I heard about CETES DIRECTO which evidently is a way to invest directly with hacienda and cut out the banks. That appears to pay today 7.46% for six months

http://www.cetesdirecto.com/servlet/cetes/inicio

Has anyone had any experience with this cetes directo setup? If so is it easy to set up a connection between any bank and this cetes directo and move the money back and forth easy and also would they deposit interest monthly into an acccount?

I buy what they call I guess cedes not cetes at scotia bank for my Mexican adopted mom and she gets the interest paid monthly. She is on a small pension so I try to help her.

If we could do it through this other cetes directo and make 2 points more interest it would be better. 

Happy New Years to all!!


----------



## lat19n (Aug 19, 2017)

costaricamex said:


> Why would taking 7.53% for only six months make you foolish? If anyone has Pesos expenses why not get this higher interest rate. The questions come in when talking about how many dollars to exchange for pesos since then you have pesos devaluation or valuation to consider as well. (if main earnings are in dollars)
> I do wonder though if that 7.53% is correct? What bank pays that high for six months if I may ask?
> 
> I heard about CETES DIRECTO which evidently is a way to invest directly with hacienda and cut out the banks. That appears to pay today 7.46% for six months
> ...


The Bank of Mexico has an auction every Tuesday.
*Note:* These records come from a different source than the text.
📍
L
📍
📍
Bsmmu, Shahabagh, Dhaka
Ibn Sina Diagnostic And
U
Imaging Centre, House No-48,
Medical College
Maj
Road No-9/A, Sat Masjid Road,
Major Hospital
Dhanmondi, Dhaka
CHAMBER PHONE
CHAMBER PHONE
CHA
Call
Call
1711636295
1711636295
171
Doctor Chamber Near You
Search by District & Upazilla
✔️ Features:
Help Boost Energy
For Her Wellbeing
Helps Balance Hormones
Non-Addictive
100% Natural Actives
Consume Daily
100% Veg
You can find the results of the most recent auction (yesterday) here.

Banco de México

Yes we have a CetesDirecto account. It was a little more difficult to setup than a regular Mexican bank account. I do not remember the name of the agency we had to visit - but it is the same place that handles government payrolls. I'm sure you can find the info on the CetesDirecto website.
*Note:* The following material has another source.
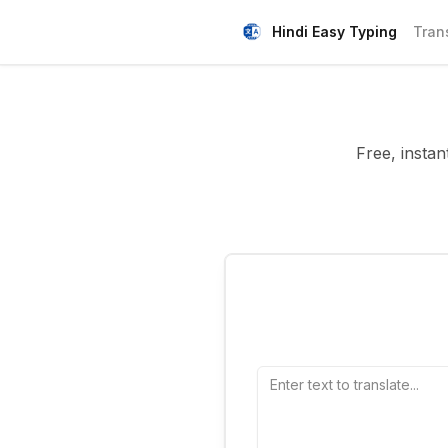
Hindi Easy Typing
Tran
Free, instan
7.53% is the 'annualized' rate for a CETE which matures in 6 months. You can also find BONOS, UDIBONOS etc at the site. When something matures they will withhold 0.6% interest. Transferring monies from/to our Mexican bank is easier than executing an online SPEI transfer at the bank.

You do need to remember that when you have Mexican investments you very likely will have more work to do at US tax time.


----------



## costaricamex (Jul 7, 2017)

Thanks for the detailed response. Great info. So annualized must mean that they do deposit the interest every month so for example the money can be used for expenses?
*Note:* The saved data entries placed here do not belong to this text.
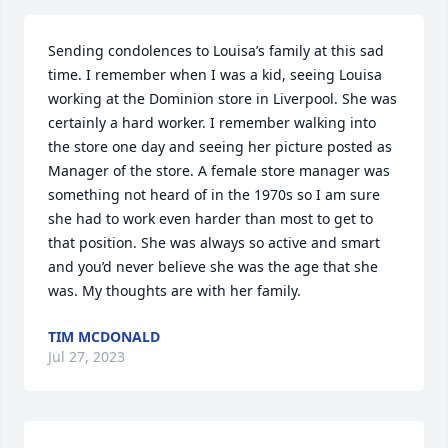
Sending condolences to Louisa’s family at this sad 
time. I remember when I was a kid, seeing Louisa 
working at the Dominion store in Liverpool. She was 
certainly a hard worker. I remember walking into 
the store one day and seeing her picture posted as 
Manager of the store. A female store manager was 
something not heard of in the 1970s so I am sure 
she had to work even harder than most to get to 
that position. She was always so active and smart 
and you’d never believe she was the age that she 
was. My thoughts are with her family.
TIM MCDONALD
Jul 27, 2023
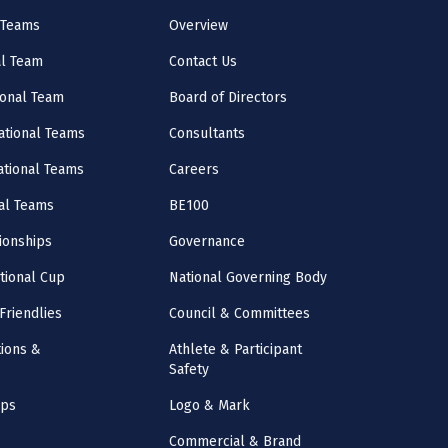
 Teams
Overview
al Team
Contact Us
onal Team
Board of Directors
ational Teams
Consultants
National Teams
Careers
al Teams
BE100
onships
Governance
ational Cup
National Governing Body
Friendlies
Council & Committees
ions &
Athlete & Participant
Safety
mps
Logo & Mark
Commercial & Brand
No problem on the taxes witheld. Seems reasonable at 0.6%. Thats fair.

I dont have to worry about the tax filing thing although its important for others. I just gifted some money to my Mexican mom which is invested to earn interest and nothing is in my name and I dont receive the interest. 

Now I'll get off my butt and do the research rather than making you do all the work for me.

thanks again!


----------